研究課題
アルコール依存症者において脳萎縮と認知機能障害が認められるが、断酒後には脳萎縮は一定の回復(脳容積の増加)や認知機能の改善をみる。一方、脳由来神経栄養因子(BDNF)は神経細胞の生存・成長やシナプスの機能など神経細胞の成長を調整する成長因子であり、神経保護作用を持つとされ、それをコードする遺伝子多型は多くの精神疾患の関与が示されている。本研究では、BDNFの持つ神経保護作用に着目し、「アルコール依存症者にみられる脳萎縮や認知機能障害、さらに断酒による脳萎縮・認知機能障害の回復にBDNF遺伝子多型が関与している」という仮説を検証する。最新の神経画像解析法を用い脳萎縮とその回復を、また確立された認知機能評価表を用い、認知機能障害とその改善を評価し、BDNF遺伝子多型との関連を調査することで、アルコール依存症の中枢神経におけるBDNFの神経保護作用の関与を明らかにすることを目的とする。

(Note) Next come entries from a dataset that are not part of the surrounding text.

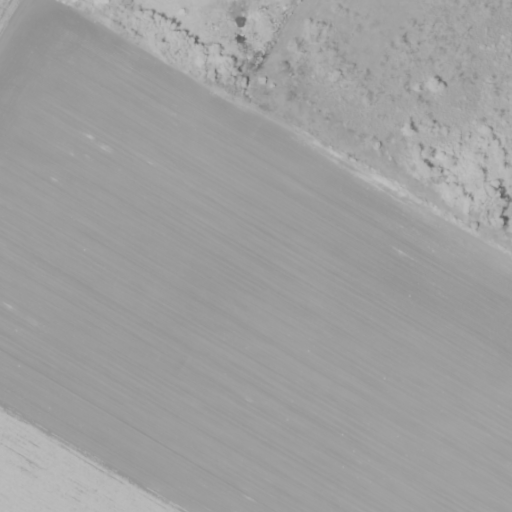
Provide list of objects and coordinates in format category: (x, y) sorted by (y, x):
road: (12, 20)
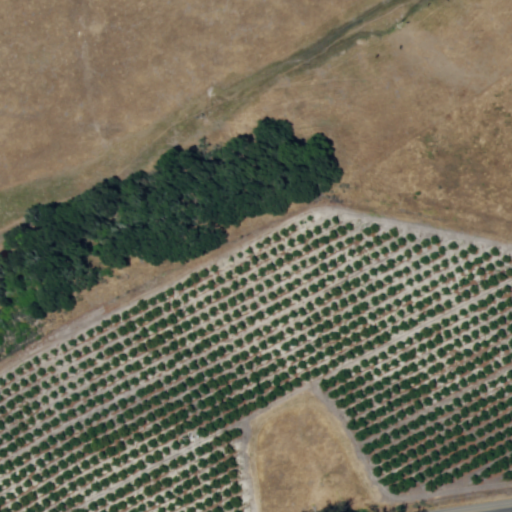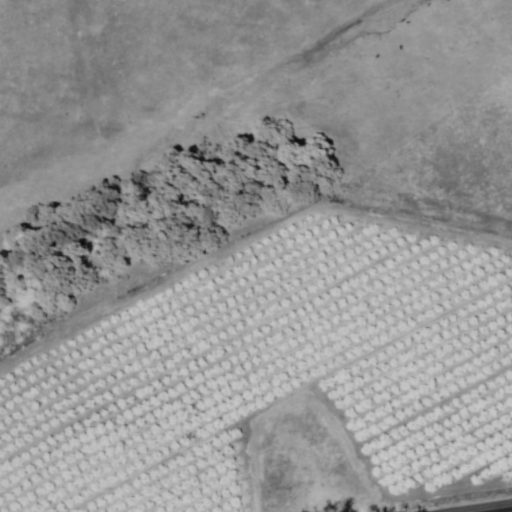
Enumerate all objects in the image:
road: (490, 508)
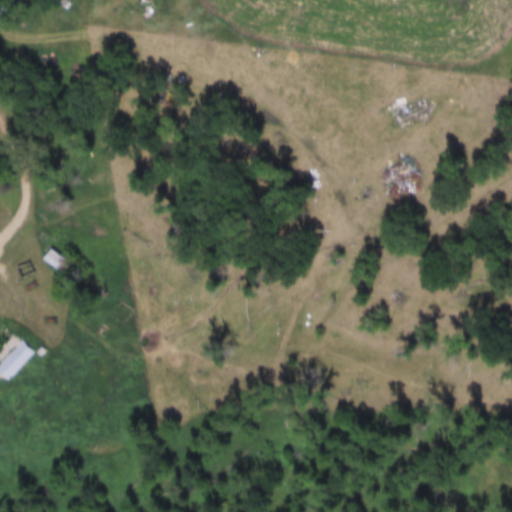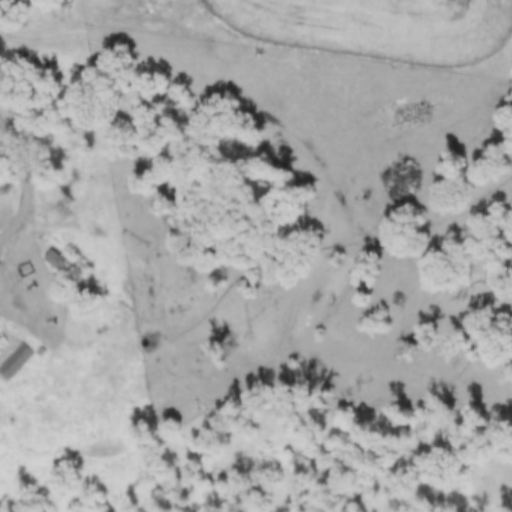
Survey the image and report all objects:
road: (26, 184)
building: (14, 358)
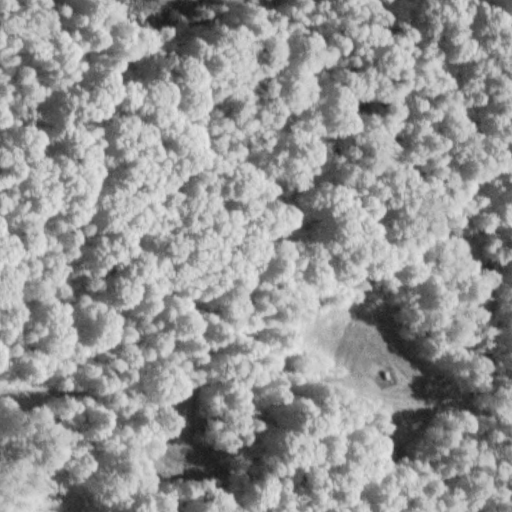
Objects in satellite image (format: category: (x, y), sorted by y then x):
road: (258, 371)
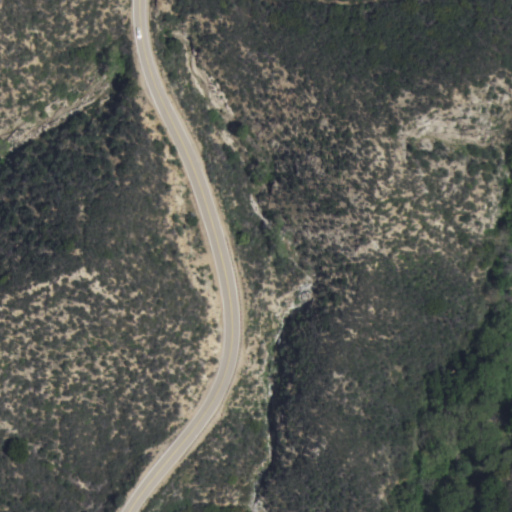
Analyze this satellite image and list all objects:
road: (221, 264)
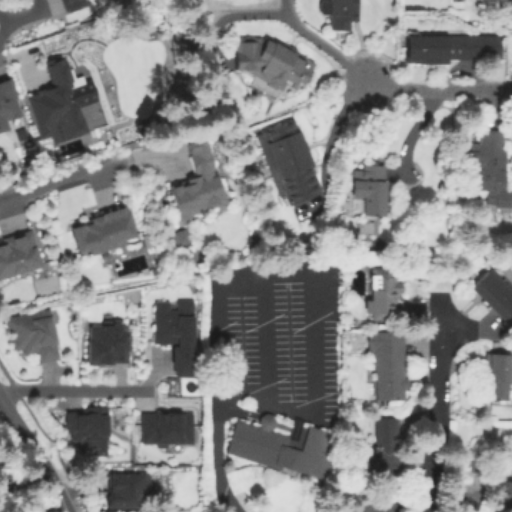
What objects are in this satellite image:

平成24年度までに名古屋市の絋仁病院アルコール専門病棟に入院中のアルコール依存症患者で、入院までの3年間に寛解状態のなかった者からDSM-IVのI軸、II軸で他の診断を満たす者、重篤な身体疾患やウェルニッケ脳症やコルサコフ症候群を合併する者は除外した。平成24年度に被験者のリクルートを全て終了した。アルコール依存症群10名(年齢48.7±7.2)と、年齢性別を一致させた健常対照群10名(47.2±7.4)についてMRI撮像、認知機能評価、血液検体の採取が終了し、現在これらのデータを解析中である。解析終了後に欧米専門雑誌に投稿予定である。
24年度が最終年度であるため、記入しない。